The Florentine palace is the global model for thousands of banks and government buildings. Ironically, the Florentine palace isn't very palatial: it's too confined, more or less filling up a city block with a masonry cube.
It can be unsettling to Americans to wander around Florence all day without seeing a single police car. A thousand years ago, however, this place, like the rest of Europe, was dangerous. That's why the city by 1200 had some 150 tower houses, whose doubled walls may have been filled with gravel but whose towers symbolized family power and prestige. In 1250, the city limited the towers to 50 braccia, about 100 feet. At about the same time, a more effective limit was imposed by the warfare between the Guelphs and Ghibellines, which reduced most of the towers to ruins.
So much for the rationale behind the Palazzo Vecchio, or "old palace," which combines the elements of a fortress with those of a house, for example with its fair-sized windows. It was begun in 1292, when the tower-house had already run its course and when building one was more an appeal to tradition than functional necessity. The architect was Arnolfo di Cambio, who previously had begun Santa Croce. At various times, the building has had other names, including the Palazza della Signoria and the Palazzo Ducale, a name adopted when it became the residence of Grand Duke Cosimo I. The name Palazzo Vecchio came into use after 1549, when the Medicis moved across the river to the Pitti palace.
This could almost be part of a public building in any American downtown, but it's the back side of the Palazzo Vecchio, and the inscription is a reminder of its time as the ducal palace.

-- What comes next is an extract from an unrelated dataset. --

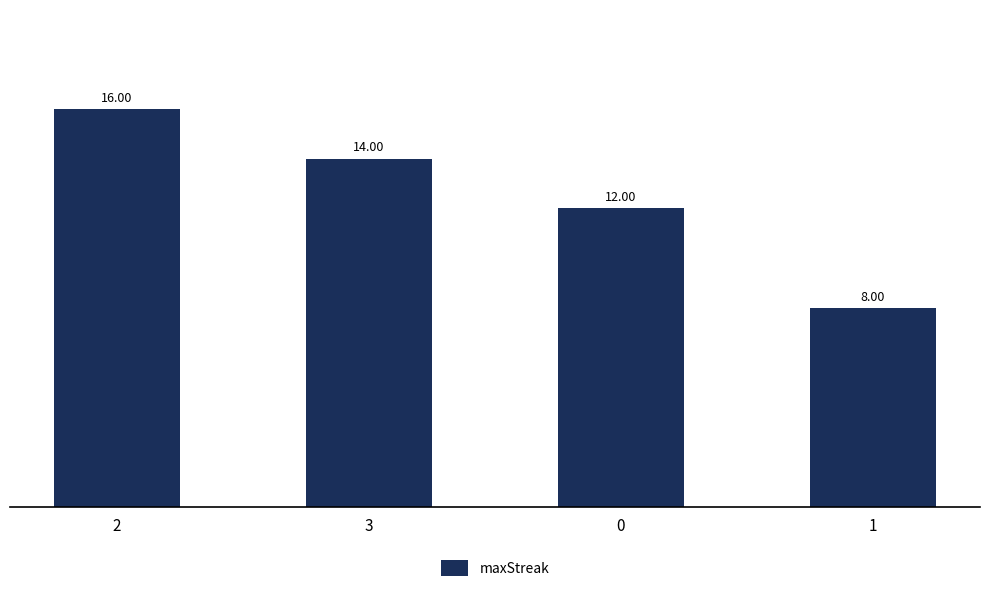

What is the ratio of the value at 2 to the value at 3?

1.1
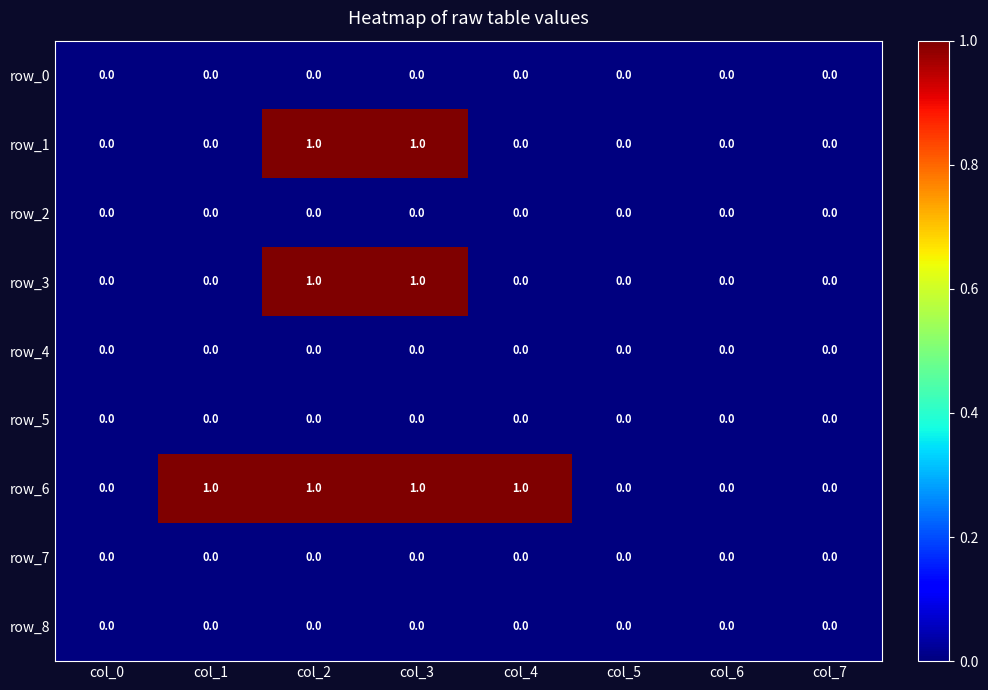

How many row_6 values are between 0 and 1?

8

The ashlar blocks are as much a part of Renaissance Florence as limestone is of modern Jerusalem, and in both cases it's a matter of law—in this case, a Florentine law of 1389 requiring pietro dura facing for all buildings visible from the Via Calzaioli, which runs from the cathedral toward the river.
This is the Bargello, literally the police station; it's a trifle earlier than the Palazzo Vecchio and was built in 1255 as the residence of the podesta, or chief magistrate of Florence.
Inside, there's a cortile, or courtyard, with stairs to the grand rooms on the piano nobile.
By the 15th century, a new form had evolved: this is its archetype, the Palazzo Medici-Riccardi, finished in 1444 and designed by Michelozzo for Cosimo il Vecchio. Classic as it is, its proportions were heavily altered by the Riccardi family, which bought the place, found it too small, and added another seven bays at the far end.
The addition is seen here from around the corner, where it appears almost as an elaborate false front abutting an open but walled courtyard. Notice how the rusticated ashlar is smoother at higher levels, which creates an illusion of greater height.
More than a hundred such palazzi were begun between 1450 and 1500. This one is the Strozzi, built between 1489 and 1504 by de Maiano. Sometime during the family's long residence, oil-cloth sheeting was replaced by window glass.The Strozzi family occupied the palace until 1938, when (wouldn't you know it?) an insurance company moved in. Today it's a museum.
Brunelleschi's Pitti Palace, which began life as a cube at the center of the three-story block. Vasari says that even that original plan was rejected as too ostentatious by Cosimo de Medici. It was welcomed by Pitti, but—there's an architectural law in the making here—later generations found the space inadequate. The palace kept growing until 1819. A century later Victor Emmanual III had the good sense to find it too large. He gave it to the state.
The rusticated facade is carried to an extreme at the Pitti's ground floor, but perhaps the unshaved, tough-guy look made a serviceable substitute for electronic security systems.
Another view of the same wall, showing the smoother texture of the upper floor.
The other side of the Pitti palace faces the Boboli Gardens. The facade here is late—1568—and by an architect, Ammannati, who reduced rustication to tinker toys.
Or donuts.
Inside, the palace is a fine reminder of the bizarre spaces that European royalty called home.